WHAT THIS EXERCISE ASKS:
A. Translate this sentence from the article on Myanmar's election into Spanish: "Voter turnout in Sunday’s polls appeared much lower than in the 2020 election, 10 residents of cities spread across Myanmar said."
B. In two sentences, summarize the article on Myanmar's election.

PAGE EXCERPT:
━━━━━━
Myanmar’s phased general election, the first since the 2021 military coup, ended on Sunday with signs of low voter turnout and questions over its credibility
Under the shadow of civil war and questions over the poll’s credibility, the initial round of Myanmar’s phased general election closed on Sunday, with signs of low voter turnout for the first polls since a military coup in 2021.
The junta, having crushed pro-democracy protests after the coup and sparked a nationwide rebellion, said the vote would bring political stability to the impoverished Southeast Asian nation, despite international condemnation of the exercise.
The United Nations, some Western countries and human rights groups have said the vote is not free, fair or credible, given that anti-junta political parties are out of the running and it is illegal to criticise the polls.
Nobel Peace Prize winner Aung San Suu Kyi, deposed by the military months after her National League for Democracy won a general election landslide in 2020, remains in detention and the party she led to power has been dissolved.
Military-backed party seen as frontrunner
The military-aligned Union Solidarity and Development Party, led by retired generals and fielding one-fifth of all candidates against severely diminished competition, is set to return to power, said Lalita Hanwong, a lecturer and Myanmar expert at Thailand’s Kasetsart University.
“The junta’s election is designed to prolong the military’s power of slavery over people,” she said. “And USDP and other allied parties with the military will join forces to form the next government.”
In the lacklustre canvassing ahead of the polls, the USDP was the most visible. Founded in 2010, the year it won an election boycotted by the opposition, the party ran the country in concert with its military backers until 2015, when it was swept away by Suu Kyi’s NLD.
Voter turnout appears lower
Voter turnout in Sunday’s polls appeared much lower than in the 2020 election, 10 residents of cities spread across Myanmar said.
Further rounds of voting will be held on January 11 and January 25, covering 265 of Myanmar’s 330 townships, although the junta does not have complete control of all those areas.
━━━━━━
PROVIDED RECORDS:
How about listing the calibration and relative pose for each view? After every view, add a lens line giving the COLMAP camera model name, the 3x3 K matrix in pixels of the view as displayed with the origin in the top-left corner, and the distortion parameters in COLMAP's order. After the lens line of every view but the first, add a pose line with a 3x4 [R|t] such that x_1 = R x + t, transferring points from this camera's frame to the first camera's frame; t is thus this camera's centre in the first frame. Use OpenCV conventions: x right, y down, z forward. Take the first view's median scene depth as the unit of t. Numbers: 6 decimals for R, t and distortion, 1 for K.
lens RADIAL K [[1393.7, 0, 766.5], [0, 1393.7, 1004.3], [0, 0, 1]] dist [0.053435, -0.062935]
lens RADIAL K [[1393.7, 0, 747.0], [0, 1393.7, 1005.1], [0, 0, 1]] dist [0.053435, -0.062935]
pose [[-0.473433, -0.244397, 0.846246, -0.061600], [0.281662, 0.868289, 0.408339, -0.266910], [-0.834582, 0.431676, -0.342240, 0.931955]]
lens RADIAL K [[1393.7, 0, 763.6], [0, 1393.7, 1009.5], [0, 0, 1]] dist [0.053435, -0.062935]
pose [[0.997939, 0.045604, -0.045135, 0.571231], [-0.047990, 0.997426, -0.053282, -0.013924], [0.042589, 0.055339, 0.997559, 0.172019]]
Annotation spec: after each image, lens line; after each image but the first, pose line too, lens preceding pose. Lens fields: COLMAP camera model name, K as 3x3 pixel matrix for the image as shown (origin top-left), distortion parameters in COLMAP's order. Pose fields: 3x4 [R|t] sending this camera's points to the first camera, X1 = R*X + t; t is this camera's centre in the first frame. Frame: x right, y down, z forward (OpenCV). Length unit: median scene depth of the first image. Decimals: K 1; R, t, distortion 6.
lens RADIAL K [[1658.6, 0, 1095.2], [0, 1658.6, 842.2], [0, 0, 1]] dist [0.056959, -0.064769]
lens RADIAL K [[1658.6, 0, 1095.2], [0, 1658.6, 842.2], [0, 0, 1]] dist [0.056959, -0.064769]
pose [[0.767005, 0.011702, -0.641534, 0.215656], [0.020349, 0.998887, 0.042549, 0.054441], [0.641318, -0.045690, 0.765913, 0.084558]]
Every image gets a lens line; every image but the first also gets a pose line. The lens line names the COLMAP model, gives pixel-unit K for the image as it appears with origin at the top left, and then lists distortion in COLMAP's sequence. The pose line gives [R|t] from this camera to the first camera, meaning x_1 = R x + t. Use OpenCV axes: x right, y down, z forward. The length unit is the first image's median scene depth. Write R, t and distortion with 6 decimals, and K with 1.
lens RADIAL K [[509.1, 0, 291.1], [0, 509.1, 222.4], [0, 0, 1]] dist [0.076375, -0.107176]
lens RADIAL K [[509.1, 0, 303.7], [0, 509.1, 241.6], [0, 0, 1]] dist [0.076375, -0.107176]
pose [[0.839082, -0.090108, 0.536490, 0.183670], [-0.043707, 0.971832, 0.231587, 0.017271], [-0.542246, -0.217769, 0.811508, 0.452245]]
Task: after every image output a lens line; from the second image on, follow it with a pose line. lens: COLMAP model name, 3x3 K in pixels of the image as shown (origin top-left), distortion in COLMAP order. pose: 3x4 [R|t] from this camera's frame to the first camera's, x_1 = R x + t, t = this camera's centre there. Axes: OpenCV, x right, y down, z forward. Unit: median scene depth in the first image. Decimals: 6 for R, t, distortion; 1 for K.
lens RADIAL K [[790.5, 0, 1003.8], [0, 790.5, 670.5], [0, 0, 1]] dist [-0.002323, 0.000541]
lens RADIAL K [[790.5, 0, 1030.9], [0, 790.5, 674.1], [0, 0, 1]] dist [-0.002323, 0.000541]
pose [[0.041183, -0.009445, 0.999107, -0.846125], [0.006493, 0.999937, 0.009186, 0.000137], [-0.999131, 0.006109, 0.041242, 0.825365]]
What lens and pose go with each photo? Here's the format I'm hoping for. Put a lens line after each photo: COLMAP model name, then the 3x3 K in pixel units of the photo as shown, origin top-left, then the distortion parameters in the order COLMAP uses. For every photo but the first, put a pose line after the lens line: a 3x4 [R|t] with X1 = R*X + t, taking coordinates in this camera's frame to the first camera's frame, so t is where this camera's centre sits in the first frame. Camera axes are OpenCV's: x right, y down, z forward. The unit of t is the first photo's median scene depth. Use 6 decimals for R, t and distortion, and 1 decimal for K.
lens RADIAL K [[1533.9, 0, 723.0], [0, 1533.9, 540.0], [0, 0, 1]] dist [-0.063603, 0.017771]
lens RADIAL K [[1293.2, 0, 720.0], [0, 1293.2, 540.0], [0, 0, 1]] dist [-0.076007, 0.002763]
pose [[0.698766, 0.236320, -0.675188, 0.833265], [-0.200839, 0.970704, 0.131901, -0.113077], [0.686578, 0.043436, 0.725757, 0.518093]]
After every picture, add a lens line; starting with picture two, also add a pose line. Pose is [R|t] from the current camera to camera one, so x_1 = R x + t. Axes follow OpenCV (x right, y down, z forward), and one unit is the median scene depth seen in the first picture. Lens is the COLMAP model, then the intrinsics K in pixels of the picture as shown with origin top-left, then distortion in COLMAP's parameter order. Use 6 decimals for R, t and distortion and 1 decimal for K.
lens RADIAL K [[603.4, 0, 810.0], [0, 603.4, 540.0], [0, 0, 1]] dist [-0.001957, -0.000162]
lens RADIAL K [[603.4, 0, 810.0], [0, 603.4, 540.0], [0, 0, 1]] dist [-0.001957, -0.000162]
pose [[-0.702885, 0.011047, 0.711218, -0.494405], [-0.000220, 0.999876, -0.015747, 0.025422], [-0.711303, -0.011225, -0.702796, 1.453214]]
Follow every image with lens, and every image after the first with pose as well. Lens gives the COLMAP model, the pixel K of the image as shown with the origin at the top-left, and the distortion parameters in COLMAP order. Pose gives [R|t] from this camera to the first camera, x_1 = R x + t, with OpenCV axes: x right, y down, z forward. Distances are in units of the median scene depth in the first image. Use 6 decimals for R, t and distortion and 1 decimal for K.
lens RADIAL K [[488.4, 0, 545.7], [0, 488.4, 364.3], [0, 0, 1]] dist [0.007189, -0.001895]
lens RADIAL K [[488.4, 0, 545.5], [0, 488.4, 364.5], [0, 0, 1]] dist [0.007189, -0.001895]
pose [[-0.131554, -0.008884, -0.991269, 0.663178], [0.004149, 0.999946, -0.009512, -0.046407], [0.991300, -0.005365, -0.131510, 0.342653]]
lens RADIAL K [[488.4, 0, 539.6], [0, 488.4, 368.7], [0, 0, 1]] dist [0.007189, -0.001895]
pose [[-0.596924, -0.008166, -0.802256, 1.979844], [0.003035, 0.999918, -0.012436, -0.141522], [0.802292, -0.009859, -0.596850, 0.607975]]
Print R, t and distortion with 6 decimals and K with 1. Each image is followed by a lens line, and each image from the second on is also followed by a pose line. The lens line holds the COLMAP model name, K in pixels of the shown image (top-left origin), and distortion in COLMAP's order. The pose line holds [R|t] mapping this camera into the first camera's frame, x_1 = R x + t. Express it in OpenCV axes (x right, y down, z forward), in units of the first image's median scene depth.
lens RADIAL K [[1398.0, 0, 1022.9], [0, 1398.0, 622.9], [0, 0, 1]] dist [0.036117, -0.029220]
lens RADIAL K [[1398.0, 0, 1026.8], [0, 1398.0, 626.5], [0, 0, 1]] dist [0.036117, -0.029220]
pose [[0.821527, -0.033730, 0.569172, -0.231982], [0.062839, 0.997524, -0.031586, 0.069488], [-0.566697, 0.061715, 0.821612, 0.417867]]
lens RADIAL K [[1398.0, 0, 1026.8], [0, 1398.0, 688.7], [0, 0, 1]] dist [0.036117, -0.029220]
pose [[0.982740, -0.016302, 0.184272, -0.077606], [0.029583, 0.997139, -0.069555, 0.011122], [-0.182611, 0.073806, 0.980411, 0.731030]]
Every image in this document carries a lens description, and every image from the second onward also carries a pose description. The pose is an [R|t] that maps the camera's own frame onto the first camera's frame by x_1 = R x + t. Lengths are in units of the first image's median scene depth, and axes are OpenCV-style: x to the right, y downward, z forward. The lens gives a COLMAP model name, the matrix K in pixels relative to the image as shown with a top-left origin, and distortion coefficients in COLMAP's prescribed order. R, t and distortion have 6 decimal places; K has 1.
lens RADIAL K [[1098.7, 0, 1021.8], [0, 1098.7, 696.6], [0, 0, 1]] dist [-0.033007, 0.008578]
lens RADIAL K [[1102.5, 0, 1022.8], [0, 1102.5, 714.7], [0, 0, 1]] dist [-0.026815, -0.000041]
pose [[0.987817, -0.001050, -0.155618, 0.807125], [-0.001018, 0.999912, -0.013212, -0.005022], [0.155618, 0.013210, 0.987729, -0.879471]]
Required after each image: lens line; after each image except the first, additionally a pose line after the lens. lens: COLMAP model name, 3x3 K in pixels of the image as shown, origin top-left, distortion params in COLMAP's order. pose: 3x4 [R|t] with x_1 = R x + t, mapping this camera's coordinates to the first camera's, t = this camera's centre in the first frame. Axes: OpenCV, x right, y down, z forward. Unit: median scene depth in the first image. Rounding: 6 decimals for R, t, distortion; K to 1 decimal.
━━━━━━
YOUR RESPONSES:
A. La participación electoral en los comicios del domingo pareció mucho más baja que en las elecciones de 2020, según dijeron 10 residentes de ciudades repartidas por todo Myanmar.

B. The first round of Myanmar's phased general election, the first since the 2021 military coup, closed on Sunday amid civil war and signs of low turnout. The UN, some Western countries and rights groups say the vote is not credible, and according to a Myanmar expert the military-aligned USDP is set to return to power, while Aung San Suu Kyi remains detained and further rounds are scheduled for January 11 and January 25.